Among the changes is the availability of certain food items. Now a mere three years ago, there were very few "fancy" goods on sale. You could easily get your locally grown vegetables in season, your various forms of salami, your polenta, and your coca cola. But there were a number of items that were less easy to find, or, to be completely honest, impossible outside maybe of a few specialist delicatessens in Bucharest (By the way, as a complete aside, is the plural of delicatessen delicatessens? It looks wrong.)
But slowly things started to show up. I first noticed this in the vinegar aisle, where the usual clear "white" vinegar ruled supreme, but gradually inroads were made by first apple/cider vinegar, then red wine vinegar, and now even balsamic. You still can't get malt vinegar for your chips, but then outside of the UK I've rarely seen that (you can get it in the US, where it is marketed as a "gourmet" product, because it's exotic and foreign).
Other things that have become available:
- Broccoli - I know to the outsider that will sound odd - after all broccoli is practically ubiquitous, no? Not here. It only existed in ice bound packets, untouched for decades down the bottom of freezers in the frozen section of some supermarkets. Now you can buy it fresh in the market. Occasionally.
- Capers - not fresh, obv., but in jars
- Foreign wines - you have to go to fancy places like Carrefour or Spar to get them but they exist. (Note: Hungarian wines were available previously, but people here would consider them only loosely foreign)

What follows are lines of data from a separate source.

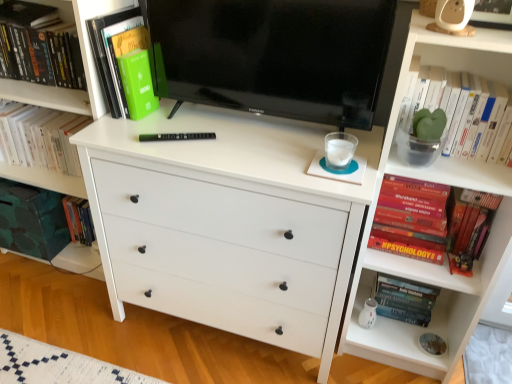
What is the approximate height of beige plastic toy at upper right?

5.76 inches.

In order to face red matte book at right, which is counted as the second book, starting from the right, should I rotate leftwards or rightwards?

You should look right and rotate roughly 22.665 degrees.

The width and height of the screenshot is (512, 384). Find the location of `green matte book at upper left, arranged as the fourth book when viewed from the right`. green matte book at upper left, arranged as the fourth book when viewed from the right is located at coordinates (117, 52).

The width and height of the screenshot is (512, 384). Find the location of `white matte chest of drawers at center`. white matte chest of drawers at center is located at coordinates (227, 223).

Describe the element at coordinates (227, 223) in the screenshot. I see `white matte chest of drawers at center` at that location.

The image size is (512, 384). What are the coordinates of `black glossy tv at center` in the screenshot? It's located at (279, 55).

Locate an element on the screen. green matte book at upper left, the first book positioned from the left is located at coordinates (39, 46).

Locate an element on the screen. Image resolution: width=512 pixels, height=384 pixels. beige plastic toy at upper right is located at coordinates (453, 17).

Considering the sizes of green matte plant at upper right, the 1th book positioned from the right, and red matte book at right, which is counted as the second book, starting from the right, in the image, is green matte plant at upper right, the 1th book positioned from the right, taller or shorter than red matte book at right, which is counted as the second book, starting from the right,?

In the image, green matte plant at upper right, the 1th book positioned from the right, appears to be shorter than red matte book at right, which is counted as the second book, starting from the right.

From the picture: How many degrees apart are the facing directions of green matte plant at upper right, the 1th book positioned from the right, and red matte book at right, arranged as the 4th book when viewed from the left?

The angular difference between green matte plant at upper right, the 1th book positioned from the right, and red matte book at right, arranged as the 4th book when viewed from the left, is 0.00125 degrees.

Between green matte plant at upper right, marked as the 5th book in a left-to-right arrangement, and red matte book at right, arranged as the 4th book when viewed from the left, which one appears on the right side from the viewer's perspective?

green matte plant at upper right, marked as the 5th book in a left-to-right arrangement, is more to the right.

Based on the photo, is the depth of green matte plant at upper right, marked as the 5th book in a left-to-right arrangement, greater than that of red matte book at right, arranged as the 4th book when viewed from the left?

No, it is in front of red matte book at right, arranged as the 4th book when viewed from the left.

Who is taller, hardcover psychology book at lower right, which is the 3th book in left-to-right order, or green matte plant at upper right, marked as the 5th book in a left-to-right arrangement?

Standing taller between the two is hardcover psychology book at lower right, which is the 3th book in left-to-right order.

- Herbs. Fresh ones. Well, you could always get dill and parsley, and mint grows by the roadside, but things like basil and coriander were merely a kind of late night had-too-much-wine fantasy. Not anymore. You have to drive all the way to the Spar in Udvarhely to get them, but get them you can.
- Exotic crisps - with enticing names like "Hot Salsa" (about as hot as a November day in Csikszereda), and "Sour Cream and Onion".
- Courgettes. You could always get these kind of faux-courgettes, which were light green (as opposed to the more traditional dark), but now at the market you can buy real ones. Sadly the growing community have not quite sussed the vegetable properly yet, and tend to overgrow it and let it become too marrow-esque. By only buying the very small ones, I'm hoping to send a message. (Though that message is probably read as "Here comes that stupid English bloke again, he'll buy all these underdeveloped marrows")
- Soy sauce - Not sure who uses it and for what, since it doesn't seem to be a key ingredient in anything that anyone eats, but it has appeared on the shelves.
- Chick peas - Again not in any great abundance, but in more specialist shops you can find them. I remember when I arrived I asked about them but nobody was really sure what I was on about. This was even after I had taught myself the Hungarian word (csicseriborsó). Now I can even say the word, show people the peas themselves and they still have no idea what they are. You can also buy humous in certain places, on a lucky day.
- Fresh fish - the szekely tend to look upon fresh fish and other seafood as being the work of satan. Not so much trout which is fairly common, but anything else really, and until recently I knew of nowhere in town where you could buy fresh fish. Bizarre, huh? I suppose being so far from the sea, it's not terribly surprising, but in these days of foods having their very own carbon footprints, you'd think people would slowly get used to the idea. I even saw fresh octopus in the Spar in Udvarhely. I bet no-one bought it.
- Dijon mustard. Well, I think you can get it in Carrefour, but beyond that you have to be content with that much less flavourful vividly coloured Romanian Mici mustard
- Tortilla chips. You can actually get ones that are cheese-flavoured, but as "all cheese is sajt" as I like to say, oh-so-wittily, and as tortilla chips should be unflavoured anyway, this is of no value. Before the arrival of fresh coriander this lack was of no great consequence, since without salsa, who needs tortilla chips? But now I am able to make my own fresh and delicious salsa (particularly given the abundance of utterly fantastic locally grown tomatoes), the lack has grown into a desperate need. So desperate in fact that I considered making my own tortillas, just so that I could let them go stale and then fry them up. But then I found a recipe for making tortillas that said I needed something called "masa harina", and added that you couldn't really buy it in the shops, but if you lived near a tortillera (tortilla factory) they would sell you some. At which point I threw the book across the room screaming "If I lived near a tortillera I wouldn't be making tortillas, MORONS!", quite freaking out my family.
- Chutney - no surprise really as Indian food is hardly taking the country by storm, but occasionally I dream of a day when I can pop down the shop and buy a jar of mango chutney or lime pickle to go with my curry. I did actually bring some back from England once but in a moment of cross-cultural comedy my mother-in-law threw it away thinking it was jam that had gone bad.